▸ EXERCISE
Nothing but the lines from the one containing "left back paw: (432, 1564)" through the end of the data below may appear in the response, each one exact.

Records contained in a dataset:
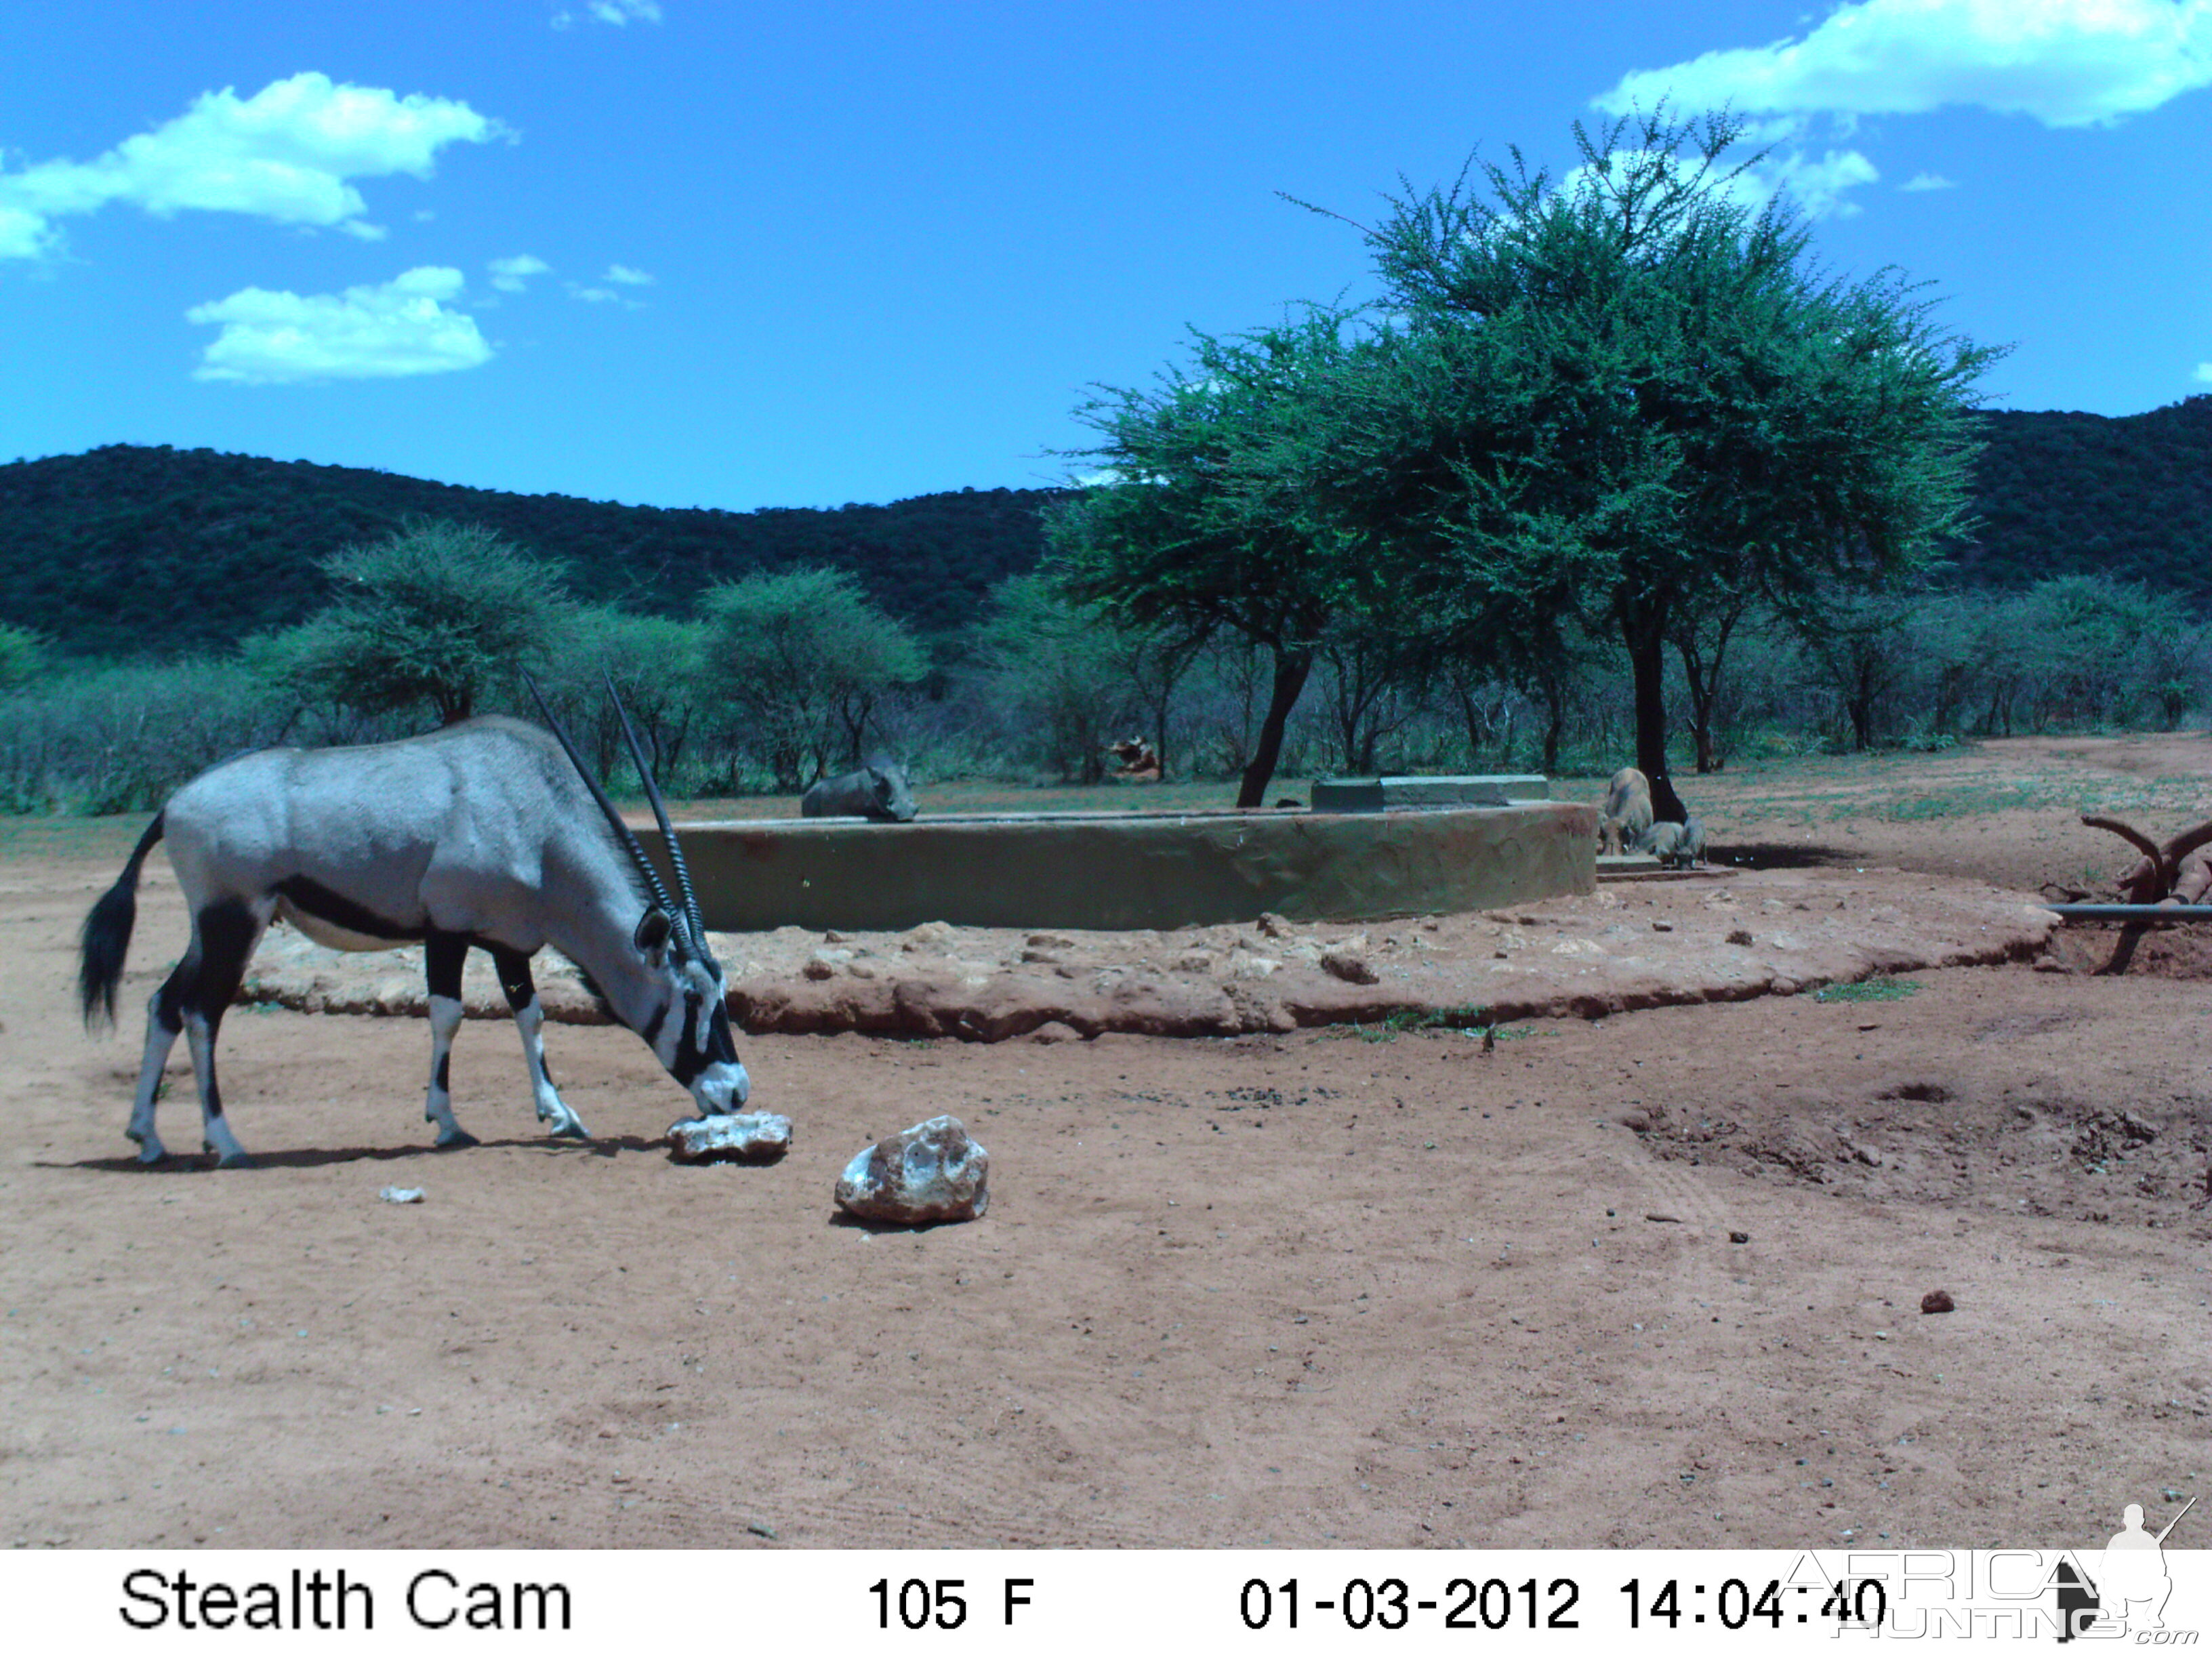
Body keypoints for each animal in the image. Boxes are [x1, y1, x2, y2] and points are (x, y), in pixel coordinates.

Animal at [78, 681, 752, 1176]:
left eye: (722, 994)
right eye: (690, 997)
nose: (736, 1094)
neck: (536, 815)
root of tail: (173, 804)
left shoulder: (509, 942)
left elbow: (530, 1017)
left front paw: (560, 1114)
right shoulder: (446, 931)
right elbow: (448, 1015)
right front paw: (447, 1123)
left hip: (211, 928)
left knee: (164, 1003)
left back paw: (147, 1137)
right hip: (235, 922)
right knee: (202, 1012)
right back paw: (226, 1142)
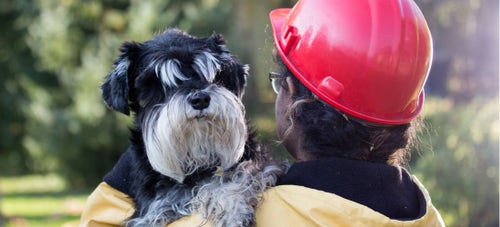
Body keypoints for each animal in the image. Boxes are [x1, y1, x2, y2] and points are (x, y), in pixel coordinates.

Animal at [100, 28, 286, 227]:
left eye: (215, 75)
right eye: (156, 83)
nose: (200, 99)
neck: (197, 155)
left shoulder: (259, 164)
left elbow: (232, 178)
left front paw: (234, 211)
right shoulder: (155, 201)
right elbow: (156, 209)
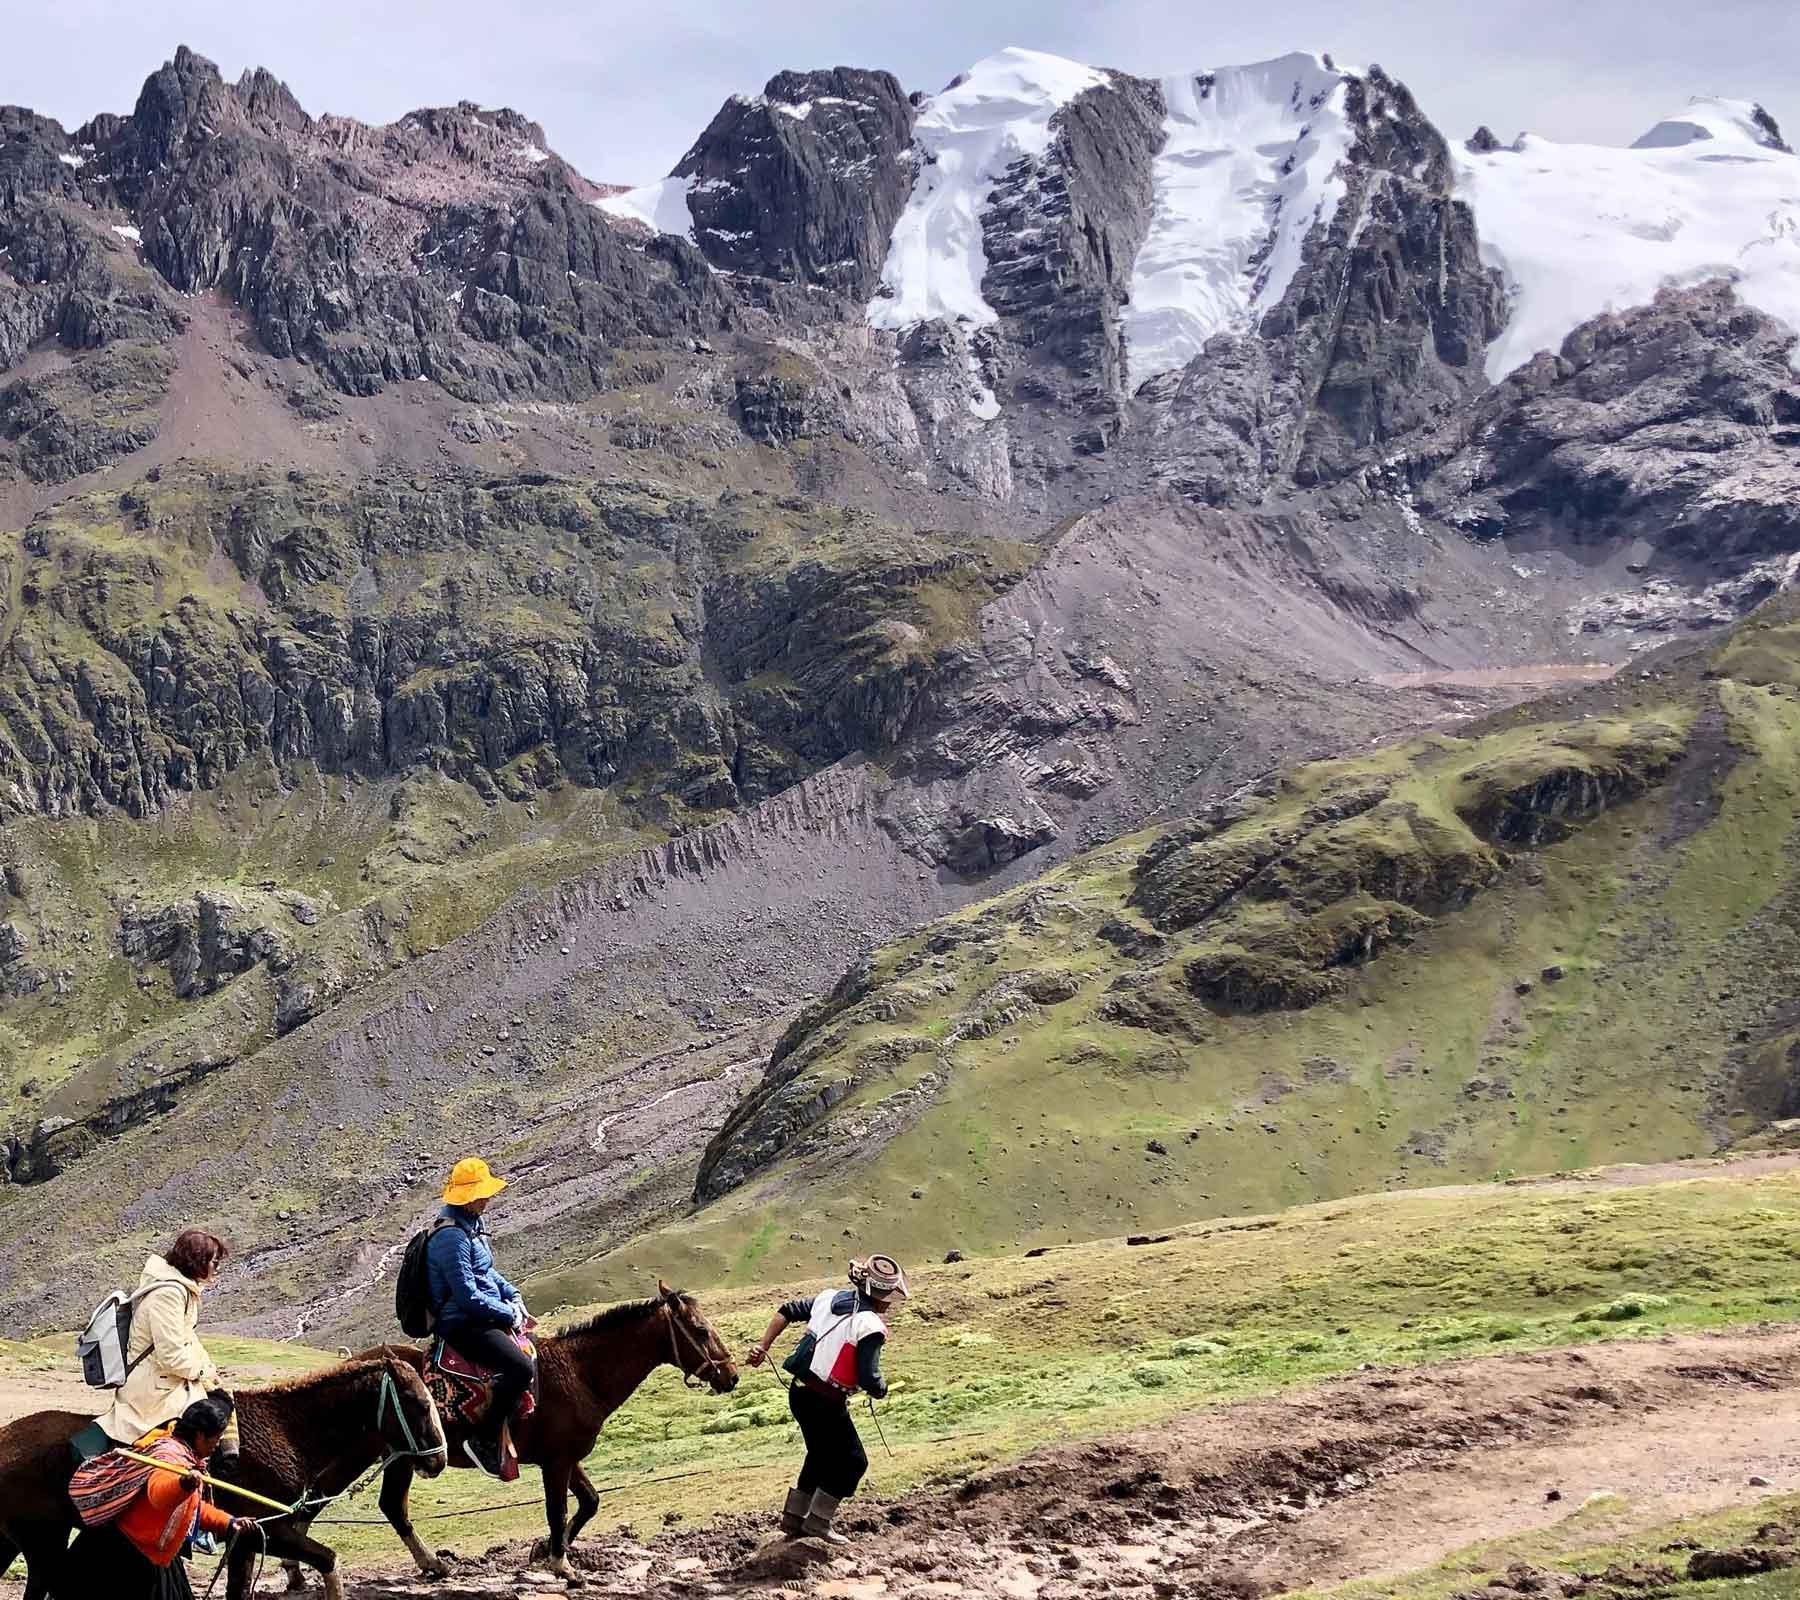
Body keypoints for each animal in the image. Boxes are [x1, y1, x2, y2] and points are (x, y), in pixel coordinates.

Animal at [0, 1346, 442, 1598]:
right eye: (419, 1402)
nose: (437, 1459)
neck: (286, 1430)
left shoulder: (245, 1540)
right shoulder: (268, 1531)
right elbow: (329, 1559)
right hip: (43, 1543)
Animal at [376, 1281, 741, 1576]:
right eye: (701, 1330)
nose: (731, 1375)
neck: (580, 1373)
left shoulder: (569, 1457)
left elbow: (590, 1501)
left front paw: (545, 1549)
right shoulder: (556, 1461)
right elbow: (558, 1509)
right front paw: (559, 1562)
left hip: (402, 1459)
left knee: (392, 1506)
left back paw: (432, 1564)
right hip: (403, 1458)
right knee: (394, 1506)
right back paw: (433, 1563)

▸ TASK ANSWER
left back paw: (432, 1564)
right hip: (403, 1458)
right knee: (394, 1506)
right back paw: (433, 1563)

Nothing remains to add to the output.